Christmas 2003

a poinsettia

Katherine Phelps

I arise from my slumber and the sun is already out. My partner is deep in sleep beside me, and the cats are eager to know that I am awake. Preparing the cat food I look out the kitchen window and see that it's a glorious day. I remember Christmases wet with rain, and Christmases crisply cold with snow. These last years Christmas has become a celebration of sunlight, as I now live in the hemisphere where it's a summertime holiday.

I dress myself in a lacy white cotton top and a pair of tan chinos. Knowing it will be an hour or so before my partner wakes as well, I decide to take a walk in the nearby park. Outside I can hear someone playing a staccato rendition "Joy to the World" on their piano. I pass by a few houses before my feet begin to tread the paths made red with drying eucalyptus leaves. I take a deep breath and smell sap and leaves, pine and wattle, grass and jasmine.

I wander, clearing my mind of the clutter from previous days. A thought, a memory of some annoyance bubbles to my attention, then slips away as my attention is drawn to the bright red, blue, green, and yellow of a lorikeet flashing from tree to tree. The bird gossips to its friends about the sole human wandering beneath their homes. In the distance I can see a few children wandering onto the sports clearing and set up a game of cricket. I am not going that way. Rather my feet wend their way to a partially hidden marsh. A wooden bench grey with age sits beneath the shade of a lemon eucalypt.

I sit down on the bench and wait in anticipation. I must be quiet. I must be still. My gentle presence is soon rewarded with the "tok, tok" of little frogs singing to one another. I carefully join the song, clicking my tongue. No hymn could make me feel any more special than this. Pairs of white butterflies dance around each other. At one point two pairs join together and seem to form a pattern that could be the manifestation of an angel. I watch as the pattern becomes more intricate, more beautiful, until the little creatures can no longer hold this new beingness and fly apart.

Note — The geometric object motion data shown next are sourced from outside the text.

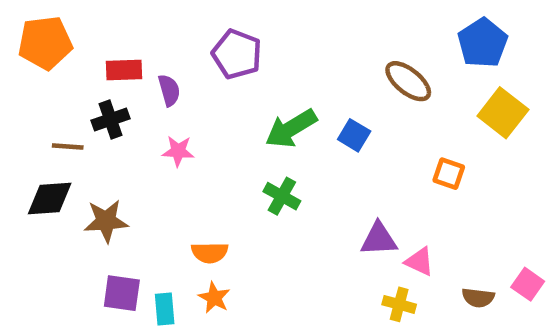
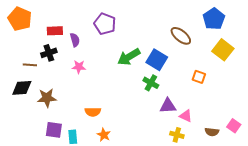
orange pentagon: (45, 43) -> (20, 19), turned 30
blue square: (354, 135) -> (157, 60), size x1.5
green cross: (282, 196) -> (151, 83), moved
orange star: (214, 298) -> (104, 135), moved

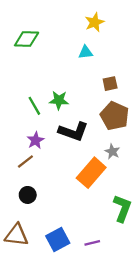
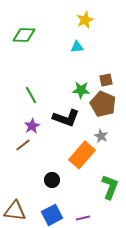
brown square: (110, 84) -> (106, 80), moved
green star: (59, 100) -> (81, 90), moved
black circle: (28, 195) -> (52, 180), moved

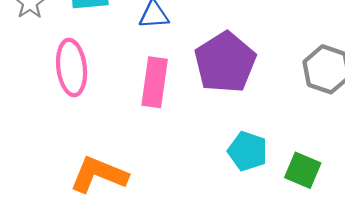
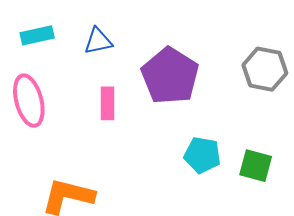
pink rectangle: (155, 82) -> (108, 103), size x0.7

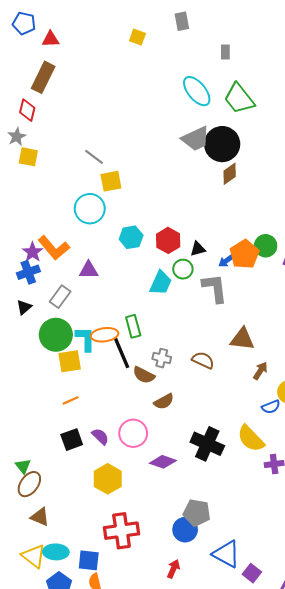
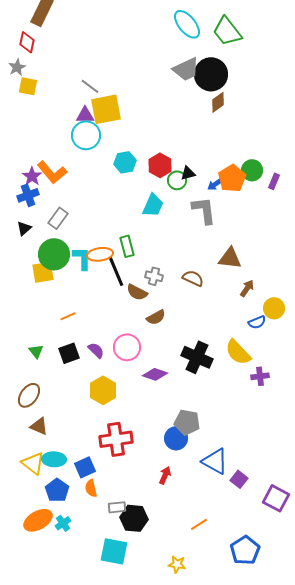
yellow square: (111, 181) -> (106, 109), size x1.5
green circle: (183, 269) -> (177, 180), moved
purple triangle: (89, 270) -> (85, 115), moved
yellow square: (70, 361) -> (43, 272), moved
green triangle: (23, 466) -> (36, 351), moved
blue square: (89, 560) -> (85, 467), turned -30

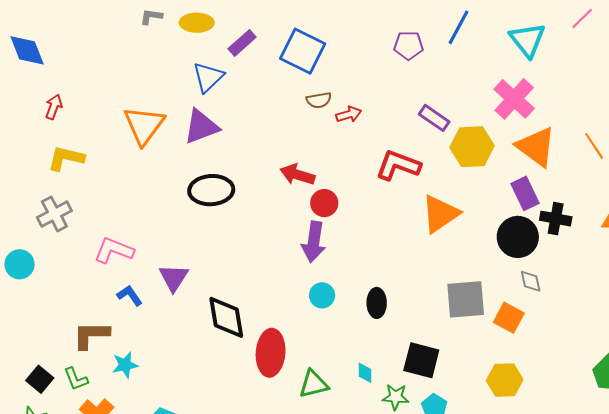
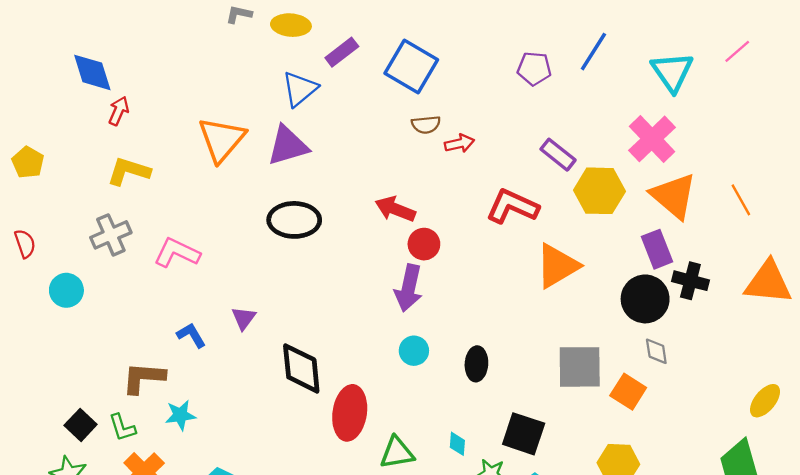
blue diamond: (27, 50) -> (92, 72), moved
pink L-shape: (114, 250) -> (177, 253), moved
purple triangle: (174, 278) -> (244, 318), size x0.7

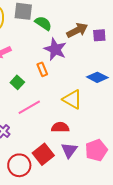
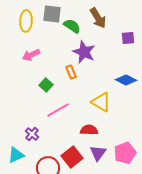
brown arrow: (77, 30) -> (98, 18), moved, turned 85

One kookaburra whizzes by, then another. They may even be the couple that made raucous love in my backyard earlier this year. If only all lovemaking could be filled with such bright laughter. They seem to be feeding some chicks. They are carnivores, and I hope they are carrying fat, delicious, wiggly worms, and none of my frogs. I have only seen my frogs once or twice, and they are of a royal breed: green with flecks of gold as shiny as on any crown. I suppose feeding baby kookaburras would be an honourable death.

Eventually, I get up and head back home. I wake my partner with a kiss and we open our presents. We laugh hard as we watch the cats run around the living room with wrapping paper on their heads. I sense a presence of peace within my heart, and all the cells of my body seem to be made of sunshine. I don't care that today is Christmas. It could be any day of the year and it would still feel as sweet. I savour the moment, holding it close. I will remember, and I will create more such moments for myself and others. Love comes from so many places, including the little frogs in the marsh.